When dinner is over, Mrs. Randazzo is pleased and delighted to send Levon off with leftovers and the promise of a return visit. Tony is nothing short of brutal when he humiliates Levon once his mother is out of sight. It's cruel of him in the worst of ways to treat the younger and conflicted Levon this way. It's understood that Tony has been the target of homophobic behavior and it's painful in a very personal sense. What we see is very much the victim becoming the victimizer and a horrible lesson in behavior from anyone and especially an Officer of the Law.
Eileen Brennan plays the part of Mrs. Randazzo with a maniac intensity and does it in such a way that you can't help but see the love and devotion she feels for Tony. Her character is equal parts crazy and loving but entirely solid from start to finish. Look for Seth Green as one of the gay bashing boys. Though he has little enough dialog his facial expressions are nothing short of entertaining in the midst of an awful scene.
This video should have been a powerful and moving experience, what it became was less than, and a truly mixed message. Not ambiguous in the way of leaving it up to the viewer to figure things out, it just never gets it's own head straight.
Touch of Pink (2004)
mildly amusing but cliché' and light
As a story this one tries hard. That's the best I'll say for it. I never found a way to really like the characters. Each of them is self involved and absorbed to a degree that makes them stereotypical and ugly. While the main character has an all too common and real dilemma, and his mother's obtuse denial is nothing out of the ordinary, they simply aren't handled in a way that makes the viewer sympathetic towards them. I quite disliked them both at certain points while hoping that I would find them warm and fuzzy.
The saddest thing is the boyfriend and how he's treated. He is perhaps the nicest on the bunch but the plot and development leave him starched and angry more than genuinely loving and kind.
This film was also a coming out film, and though that's often painful and dramatic this one wasn't.

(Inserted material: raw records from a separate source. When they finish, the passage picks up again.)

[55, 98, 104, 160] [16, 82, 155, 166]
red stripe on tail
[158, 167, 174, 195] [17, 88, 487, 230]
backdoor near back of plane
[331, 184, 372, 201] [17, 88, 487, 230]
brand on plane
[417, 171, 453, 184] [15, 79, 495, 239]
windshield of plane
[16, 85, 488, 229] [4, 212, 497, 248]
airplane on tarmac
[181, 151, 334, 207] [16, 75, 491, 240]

It wasn't often funny or dramatic and though it wasn't the oft repeated teen-aged angst fest that many coming out movies are, it wasn't much different except for giving the main character an ethnic spin.
The film did try to get there, but emotionally left me flat. As is sometimes the case, gay themed means poorly done. I hate that, but the market is somewhat starved and often simply having a gay theme gets a movie made that shouldn't or wouldn't get made on it's own merits. I think there should be tons more gay themed movies, but I think they need to be good movies that are gay themed not simply expect to be good because they're gay themed. In the same way that simply seeing Disney on a label doesn't guarantee a truly fine film, seeing the word gay doesn't mean a movie is relevant or meaningful to gay people.
Though it had good intentions I don't think this was a relevant or meaningful movie to gay/lesbian audiences. It might be more to the point to say it could entertain those not in the community in the same way shows like Will and Grace do. By being over the top parodies of real life, they entertain but never enlighten and never really touch the people they are supposed to be about.